**Given entries**
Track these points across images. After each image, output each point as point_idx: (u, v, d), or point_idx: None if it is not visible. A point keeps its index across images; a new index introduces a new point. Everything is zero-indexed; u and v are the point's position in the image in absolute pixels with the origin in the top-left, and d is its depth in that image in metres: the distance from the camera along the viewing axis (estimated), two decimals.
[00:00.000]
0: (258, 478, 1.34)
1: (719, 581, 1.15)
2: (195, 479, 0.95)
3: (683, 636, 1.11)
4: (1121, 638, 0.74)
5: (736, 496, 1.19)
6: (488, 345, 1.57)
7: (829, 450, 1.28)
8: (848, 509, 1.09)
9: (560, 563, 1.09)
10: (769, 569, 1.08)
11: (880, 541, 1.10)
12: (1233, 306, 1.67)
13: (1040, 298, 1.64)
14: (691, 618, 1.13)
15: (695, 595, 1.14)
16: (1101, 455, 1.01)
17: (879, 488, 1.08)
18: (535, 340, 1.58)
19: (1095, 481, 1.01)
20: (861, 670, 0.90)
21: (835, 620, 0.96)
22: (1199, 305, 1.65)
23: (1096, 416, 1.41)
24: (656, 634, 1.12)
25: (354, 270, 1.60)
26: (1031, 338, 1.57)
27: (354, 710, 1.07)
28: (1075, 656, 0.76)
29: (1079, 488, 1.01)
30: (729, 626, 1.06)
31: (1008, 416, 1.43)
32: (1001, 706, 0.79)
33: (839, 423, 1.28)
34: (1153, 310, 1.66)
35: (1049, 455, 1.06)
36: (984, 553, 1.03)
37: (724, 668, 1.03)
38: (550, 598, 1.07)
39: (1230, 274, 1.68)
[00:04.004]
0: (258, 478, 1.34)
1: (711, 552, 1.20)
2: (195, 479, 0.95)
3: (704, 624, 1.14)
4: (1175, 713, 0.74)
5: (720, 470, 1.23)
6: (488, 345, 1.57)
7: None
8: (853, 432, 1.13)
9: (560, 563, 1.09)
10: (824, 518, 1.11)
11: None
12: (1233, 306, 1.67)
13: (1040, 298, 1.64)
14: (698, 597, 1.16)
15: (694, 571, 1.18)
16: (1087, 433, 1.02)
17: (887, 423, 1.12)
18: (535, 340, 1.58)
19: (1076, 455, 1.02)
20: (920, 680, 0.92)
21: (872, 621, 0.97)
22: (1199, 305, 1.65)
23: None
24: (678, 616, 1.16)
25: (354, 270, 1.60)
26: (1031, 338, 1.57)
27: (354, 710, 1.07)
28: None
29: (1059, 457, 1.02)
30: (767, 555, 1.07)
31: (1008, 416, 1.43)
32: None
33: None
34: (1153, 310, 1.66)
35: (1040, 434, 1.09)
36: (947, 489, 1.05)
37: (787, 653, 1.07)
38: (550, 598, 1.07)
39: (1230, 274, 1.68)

--

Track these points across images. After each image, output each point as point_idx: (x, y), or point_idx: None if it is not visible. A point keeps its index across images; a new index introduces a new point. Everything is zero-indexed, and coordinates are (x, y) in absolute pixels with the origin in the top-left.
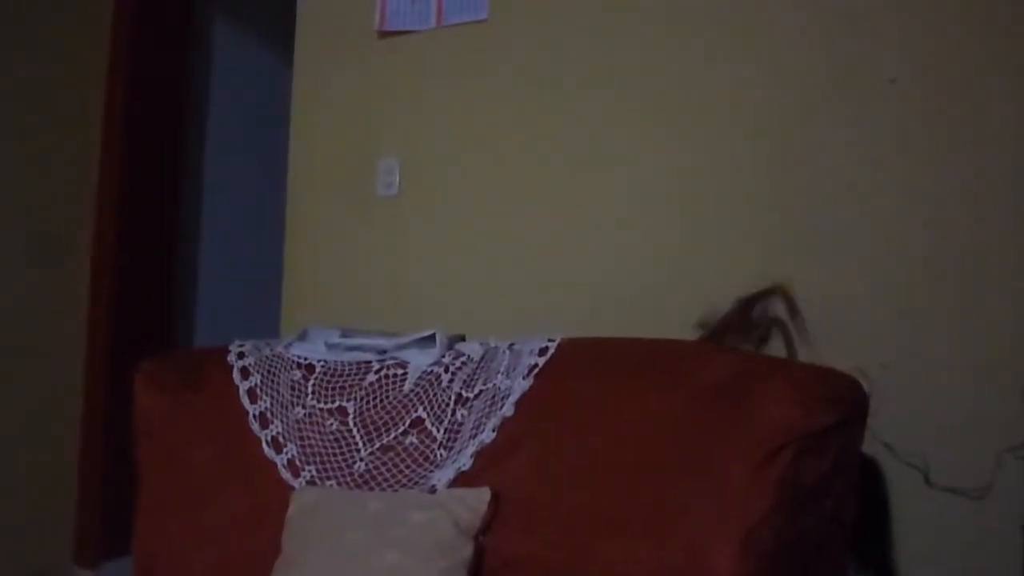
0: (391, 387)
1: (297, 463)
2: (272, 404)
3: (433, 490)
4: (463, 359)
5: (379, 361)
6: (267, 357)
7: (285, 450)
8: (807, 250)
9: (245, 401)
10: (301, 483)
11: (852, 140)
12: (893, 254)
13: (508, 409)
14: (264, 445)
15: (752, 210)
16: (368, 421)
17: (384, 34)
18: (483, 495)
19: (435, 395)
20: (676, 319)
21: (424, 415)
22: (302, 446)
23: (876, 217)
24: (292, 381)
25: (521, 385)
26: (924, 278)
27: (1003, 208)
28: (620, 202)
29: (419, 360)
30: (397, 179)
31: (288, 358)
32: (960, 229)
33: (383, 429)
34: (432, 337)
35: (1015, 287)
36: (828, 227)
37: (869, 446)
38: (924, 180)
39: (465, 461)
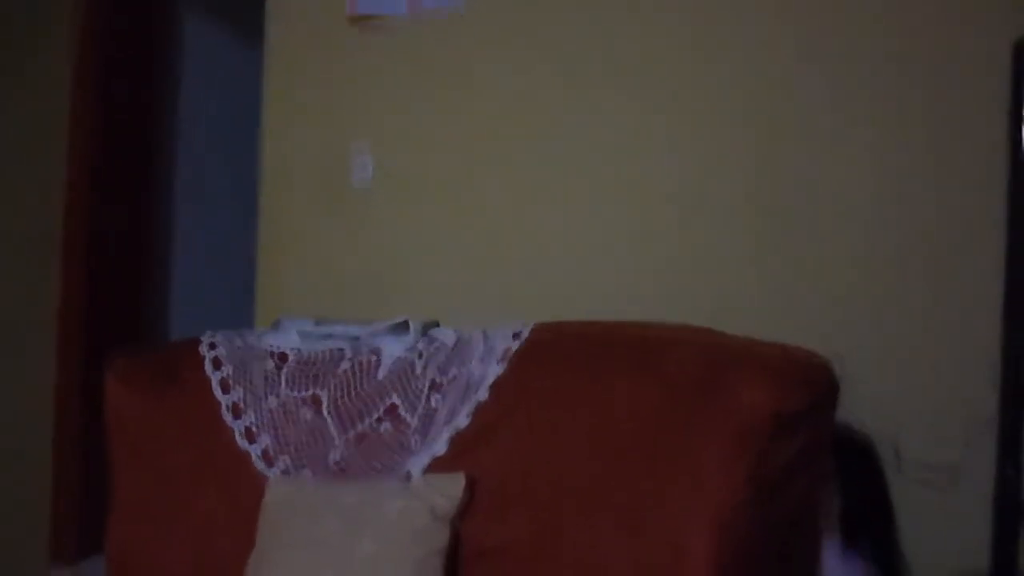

**Try it**
The answer must consist of every line from the entries above that contains the string "these".

**Written response**
Track these points across images. After each image, output each point as point_idx: (u, v, d), or point_idx: None if it is not visible. A point keeps its index across images; a new index introduces a new point. Everything is zero-indexed; u and v are the point's position in the image in absolute pixels with the origin in the top-left, and d is its depth in that image in metres: the distance from the camera along the viewing axis (estimated), two decimals.
Track these points across images. After each image, output each point as point_idx: (x, y), or point_idx: None if it is not visible. A point keeps its index across images; a new index introduces a new point. Everything is zero-indexed, and coordinates are (x, y) in absolute pixels with the origin in the top-left.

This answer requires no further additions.